╭─ EXTRAIT CHOISI

Le néo-pétainisme n’est pas où l’on croit

C'est une deuxième nature, chez les tenants de la gauche dopée aux "valeurs", de traquer à leur droite les relents de pétainisme, c'est à dire le recours à des postures conservatrices et des discours tournés vers le passé ('d'un autre temps', aiment-ils à dire), conduisant tout droit à des réflexes de "repli sur soi". C'est vrai qu'il nous faut prendre garde : sans le courage mobilisateur des gens de gauche, une nouvelle révolution nationale cléricale, traditionaliste et autoritaire serait en marche sous la férule des forces de droite. Et qu'importe si, dans les faits, nos droites parlementaires s'échinent avant tout à faciliter la vie d'un monde des affaires internationalisé, avec en toile de fond, un capitalisme d'autant plus prédateur qu'il s'appuie sur l'exaltation du désir individuel, l'effondrement du surmoi social et l'acceptation d'une morale utilitariste variable en fonction des intérêts des individus et des groupes.

A cette aune, de deux choses l'une : soit c'est cette gauche qui est d'un autre temps, observant le monde d'aujourd'hui avec une paire de lunettes parfaitement dépassée ; soit elle se gargarise de son utilité d'antan pour mieux masquer sa présente compromission avec le grand capital. Rien de tel à cet égard qu'une bonne "manif pour tous", en réponse au "mariage pour tous", pour se rappeler qu'en ce bas monde, il y a des gens biens qui luttent pour le progrès face au péril imminent de la réaction.

Autant le dire sans détour : je déteste cette gauche façon Terra Nova, arrogante et misérable à la fois. Arrogante, parce qu'elle s'imagine être du côté de toutes les libérations, quand elle ne fait qu'accompagner le délitement du lien social et ratifier l'expansion de l'hyper-capitalisme. Misérable surtout et en fait, car il n'est pas possible de qualifier moins durement une force politique qui se prétend de gauche tout en passant à côté du vrai scandale de notre temps, qui est celui de l'argent fait dieu et du capital fait roi, avec toutes les conséquences politiques, économiques et même anthropologiques que cela comporte.

Ceci étant posé, ne nous laissons pas impressionner par cette arrogance qui, d'ailleurs, n'est pas l'apanage de cette gauche bien pensante, même si elle en constitue le fer de lance. Et retournons sans scrupule l'accusation, par souci de vérité : car s'il y a des néo-pétainistes aujourd'hui, ce sont tous ces gens qui rabâchent que la France ne peut rien entreprendre de sérieux si elle en prend seule l'initiative ; que la volonté de conduire librement ses affaires équivaut à un "repli sur soi" éhonté, façon Corée du Nord comme j'ai encore pu l'entendre de la bouche de Jacques Attali face à Jean-Luc Mélenchon dans Des paroles et des actes ; que l'affirmation de nos intérêts nationaux face à l'Allemagne de Merkel était assimilable à de la germanophobie, justifiant d'y aller en douceur avec nos amis d'outre-Rhin, c'est à dire de ne pas y aller du tout ; que c'est avec bonheur que la défense nationale a retrouvé son ancrage stratégique dans l'OTAN pourtant à la main d'un Etat étranger, les USA. Et j'en passe.

╰─
╭─ DOCUMENTS SOURCES

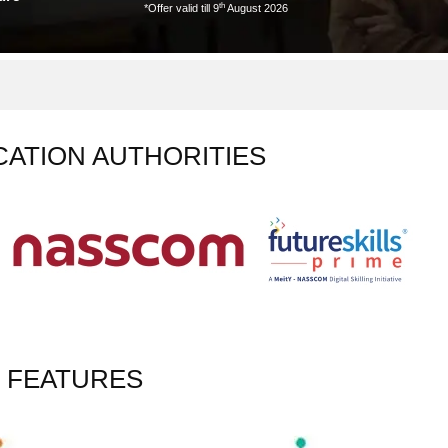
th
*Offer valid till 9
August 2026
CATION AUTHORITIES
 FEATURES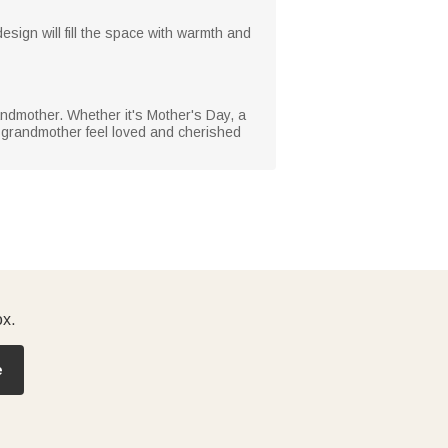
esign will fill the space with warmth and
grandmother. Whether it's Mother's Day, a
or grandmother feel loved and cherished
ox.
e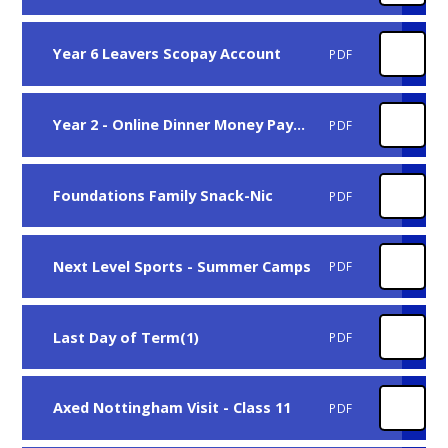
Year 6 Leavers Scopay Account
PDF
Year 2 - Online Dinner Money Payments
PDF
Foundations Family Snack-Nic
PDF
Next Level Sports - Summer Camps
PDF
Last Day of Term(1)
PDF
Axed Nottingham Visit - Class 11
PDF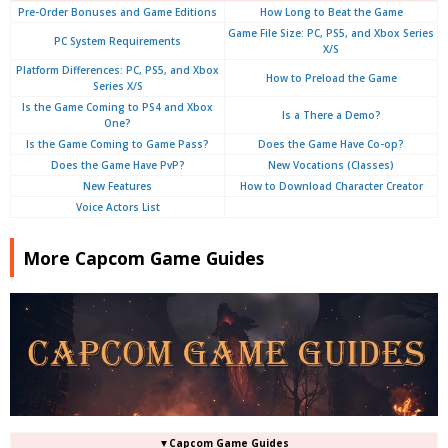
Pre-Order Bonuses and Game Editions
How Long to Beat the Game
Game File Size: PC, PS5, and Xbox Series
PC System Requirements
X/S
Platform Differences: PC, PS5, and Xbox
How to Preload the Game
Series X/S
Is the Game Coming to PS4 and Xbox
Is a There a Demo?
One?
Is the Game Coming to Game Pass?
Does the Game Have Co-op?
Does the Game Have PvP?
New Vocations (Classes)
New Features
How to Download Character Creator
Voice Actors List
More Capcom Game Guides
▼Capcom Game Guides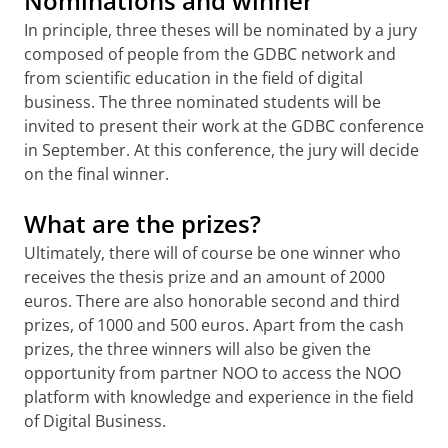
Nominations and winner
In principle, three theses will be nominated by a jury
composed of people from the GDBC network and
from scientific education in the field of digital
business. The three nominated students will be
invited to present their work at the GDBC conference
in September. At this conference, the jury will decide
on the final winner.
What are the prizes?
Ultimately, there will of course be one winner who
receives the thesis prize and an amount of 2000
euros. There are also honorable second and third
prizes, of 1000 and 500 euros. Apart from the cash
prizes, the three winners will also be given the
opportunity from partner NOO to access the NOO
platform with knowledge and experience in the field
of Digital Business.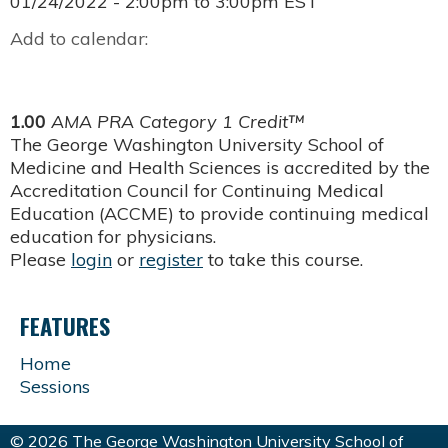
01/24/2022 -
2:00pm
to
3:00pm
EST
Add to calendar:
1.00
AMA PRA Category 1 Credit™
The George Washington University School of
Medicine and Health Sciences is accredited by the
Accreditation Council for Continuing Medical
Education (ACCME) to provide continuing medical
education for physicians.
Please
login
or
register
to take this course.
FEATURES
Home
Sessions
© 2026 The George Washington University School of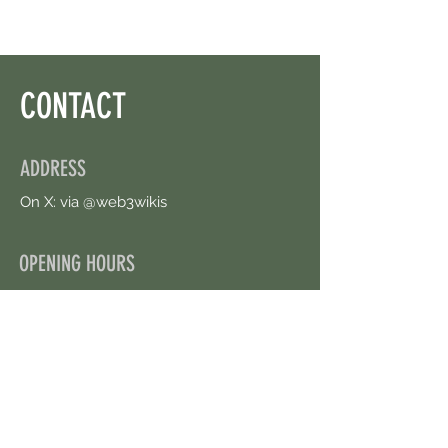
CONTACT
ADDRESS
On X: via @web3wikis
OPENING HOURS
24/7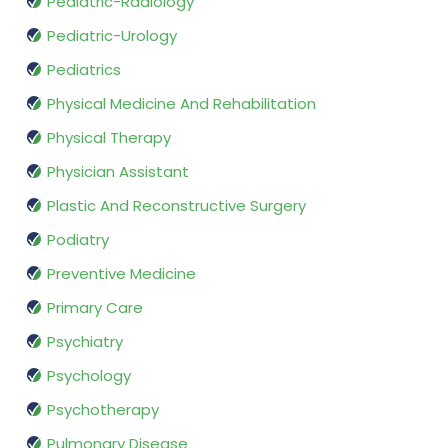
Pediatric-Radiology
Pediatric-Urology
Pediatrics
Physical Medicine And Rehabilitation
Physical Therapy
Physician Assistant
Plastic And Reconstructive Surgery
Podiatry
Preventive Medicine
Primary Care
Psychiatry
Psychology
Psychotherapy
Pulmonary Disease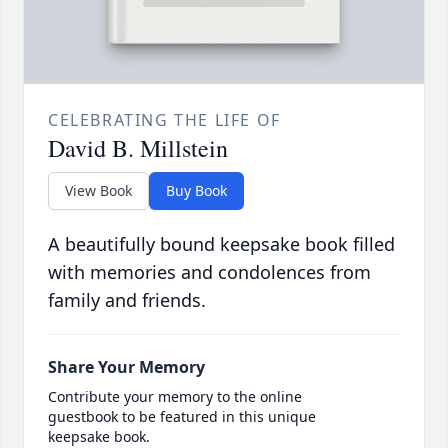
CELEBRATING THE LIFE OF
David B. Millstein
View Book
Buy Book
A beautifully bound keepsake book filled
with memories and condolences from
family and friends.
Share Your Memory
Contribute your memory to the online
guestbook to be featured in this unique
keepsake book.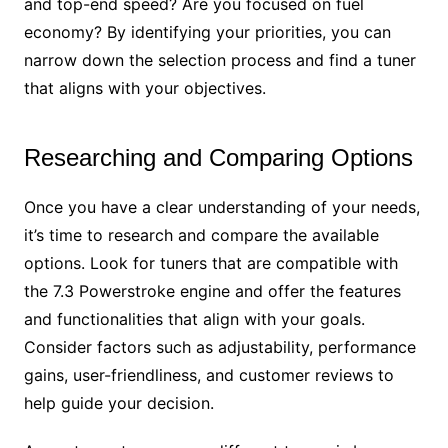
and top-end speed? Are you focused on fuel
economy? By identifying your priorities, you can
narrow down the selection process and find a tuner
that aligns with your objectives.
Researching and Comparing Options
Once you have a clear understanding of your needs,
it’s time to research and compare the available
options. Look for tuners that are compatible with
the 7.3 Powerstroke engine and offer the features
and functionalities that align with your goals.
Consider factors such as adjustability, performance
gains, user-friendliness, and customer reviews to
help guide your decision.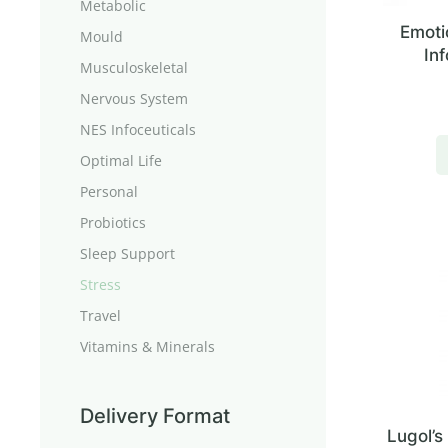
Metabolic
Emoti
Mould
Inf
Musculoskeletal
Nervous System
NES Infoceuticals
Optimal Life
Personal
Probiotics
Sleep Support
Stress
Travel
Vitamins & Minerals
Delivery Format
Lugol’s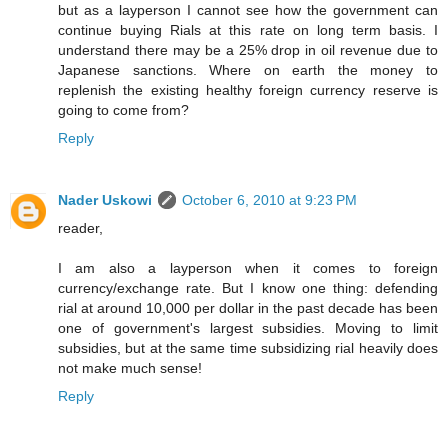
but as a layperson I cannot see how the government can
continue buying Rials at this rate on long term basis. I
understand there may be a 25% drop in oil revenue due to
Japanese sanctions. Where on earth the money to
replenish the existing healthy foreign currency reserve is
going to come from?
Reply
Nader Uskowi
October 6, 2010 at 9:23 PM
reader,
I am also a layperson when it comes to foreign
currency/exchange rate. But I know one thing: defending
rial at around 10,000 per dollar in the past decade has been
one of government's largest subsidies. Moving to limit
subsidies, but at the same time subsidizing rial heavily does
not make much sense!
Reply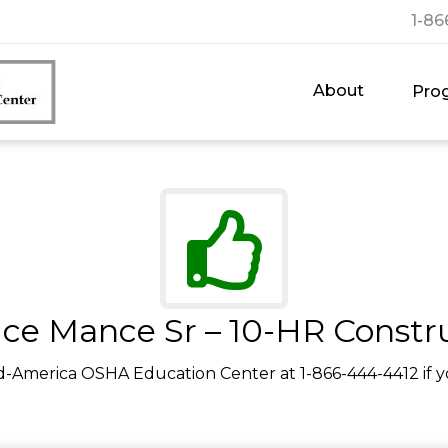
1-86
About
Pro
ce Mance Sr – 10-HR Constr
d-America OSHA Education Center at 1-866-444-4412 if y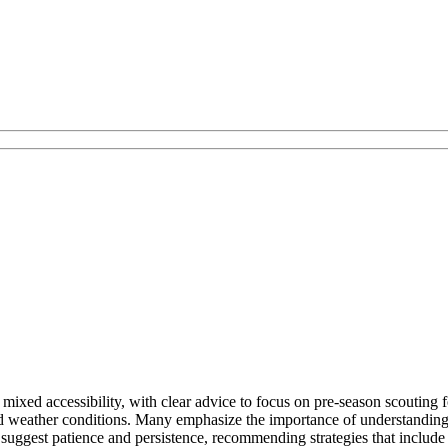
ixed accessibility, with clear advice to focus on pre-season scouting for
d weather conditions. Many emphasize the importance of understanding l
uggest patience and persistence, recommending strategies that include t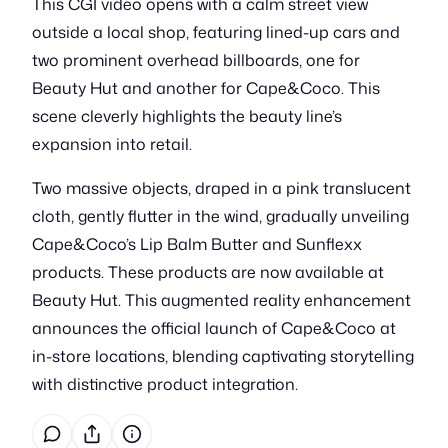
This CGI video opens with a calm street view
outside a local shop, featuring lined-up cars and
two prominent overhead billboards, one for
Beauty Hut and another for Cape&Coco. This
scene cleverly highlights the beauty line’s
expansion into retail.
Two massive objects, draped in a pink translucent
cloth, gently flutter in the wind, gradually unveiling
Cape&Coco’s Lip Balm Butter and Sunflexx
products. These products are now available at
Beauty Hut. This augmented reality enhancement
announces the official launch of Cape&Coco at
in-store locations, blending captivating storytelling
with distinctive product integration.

╰─

* **CONSIGNES**:
• a. Indiquez si chacune de ces affirmations concorde avec le texte sur le néo-pétainisme, en répondant oui ou non et en citant les mots décisifs du texte : (i) le texte déclare détester la gauche façon Terra Nova ; (ii) selon le texte, les droites parlementaires s'emploient avant tout à restaurer l'ordre clérical ; (iii) Jacques Attali est présenté comme ayant évoqué la Corée du Nord face à Jean-Luc Mélenchon.
• b. Recopiez le passage du texte sur le néo-pétainisme qui va de « A cette aune, de » jusqu'à « de la réaction. » inclus, en substituant « jumelles » à « lunettes ».
• c. Prolongez le texte sur le néo-pétainisme au-delà de sa dernière phrase.

* **RÉPONSES**:
• a.
(i) Oui : « je déteste cette gauche façon Terra Nova, arrogante et misérable à la fois »
(ii) Non : « nos droites parlementaires s'échinent avant tout à faciliter la vie d'un monde des affaires internationalisé »
(iii) Oui : « façon Corée du Nord comme j'ai encore pu l'entendre de la bouche de Jacques Attali face à Jean-Luc Mélenchon dans Des paroles et des actes »

• b.
A cette aune, de deux choses l'une : soit c'est cette gauche qui est d'un autre temps, observant le monde d'aujourd'hui avec une paire de jumelles parfaitement dépassée ; soit elle se gargarise de son utilité d'antan pour mieux masquer sa présente compromission avec le grand capital. Rien de tel à cet égard qu'une bonne "manif pour tous", en réponse au "mariage pour tous", pour se rappeler qu'en ce bas monde, il y a des gens biens qui luttent pour le progrès face au péril imminent de la réaction.

• c.
Il y a là suffisamment d'exemples mettant en évidence un esprit de résignation, de défaite et de collaboration avec l'ordre des choses, indigne de la France et des Français. Car c'est bien par l'esprit, bien évidemment, et non par référence à la politique intérieure conduite par le Maréchal Pétain et ses affidés vichystes, que tous ces gens font preuve de néo-pétainisme. Un pétainisme géopolitique, en quelque sorte. Par exemple, Merkel n'est pas Hitler, c'est entendu et il faut être sot et très inconvenant au demeurant pour effectuer un tel rapprochement. Mais là où le pétainisme est pourtant manifeste, c'est lorsque nous voyons tel ou tel clamer qu'il faut composer avec la politique de Merkel pour "sauver l'euro", comme jadis il fallait prétendument collaborer avec l'Allemagne parce que sans elle, le bolchevisme aurait soit disant triomphé partout. L'enjeu n'est certes pas le même, ni d'un point de vue politique, ni d'un point de vue moral. Mais la démarche intellectuelle est sans conteste la même : elle consiste à rabaisser la France, à l'arrimer à un ordre qui la dépasse et la surdétermine, sans considération pour son droit à exister en tant que nation souveraine et au mépris de ses intérêts les plus élémentaires. Les effets en sont d'ailleurs tout aussi désastreux, la France servant de caution à la politique économique allemande au lien d'organiser sous son leadership une saine résistance collective, nourrissant la désespérance des peuples de l'Europe du sud, condamnés à se soumettre au diktat de troïkas suffisantes et bornées. 

Le marasme économique actuel fonctionne en réalité comme un formidable révélateur du néo-pétainisme qui gangrène le gouvernement de la France, alors même qu'une partie de l'élite dirigeante en a fait, dans l'ordre idéologique, le repoussoir idéal pour la sauvegarde d'une identité politique en perdition. Car enfin, il n'est plus guère possible de se cacher derrière un miracle communautaire supposé bénéfique aux Français pour exiger d'eux qu'ils abandonnent leur souveraineté et, dans son sillage, faute d'Europe politique, leur démocratie. Aussi bien n'y a-t-il plus finalement, nue comme Eve au Jardin d'Eden, qu'une simple préférence idéologique pour l'alignement à tout prix. En somme, à n'en pas douter et pour le coup, un authentique relent de pétainisme.

Souhaitons cependant que parmi l'élite politique, celles et ceux qui récusent cette idéologie de la défaite et du déclin sur fond de réflexe anti-national, sauront imposer le sursaut dont la France et les Français ont à présent besoin. Car il n'est pas dit, sauf à ne point aimer la France, sauf à désespérer complètement d'elle, qu'une France assertive et sûre d'elle-même ne puisse être en même temps une France audacieuse, pour l'Europe et pour le monde. Cessons dès lors de faire fausse route et reconnaissons que les politiques d'alignement, promues en vertu d'une vision idéologique de la crédibilité(rassurer Bruxelles, Berlin et les marchés financiers), constituent en réalité un renoncement à explorer autant de voies nouvelles pour sortir de l'impasse désolante dans laquelle nous nous trouvons.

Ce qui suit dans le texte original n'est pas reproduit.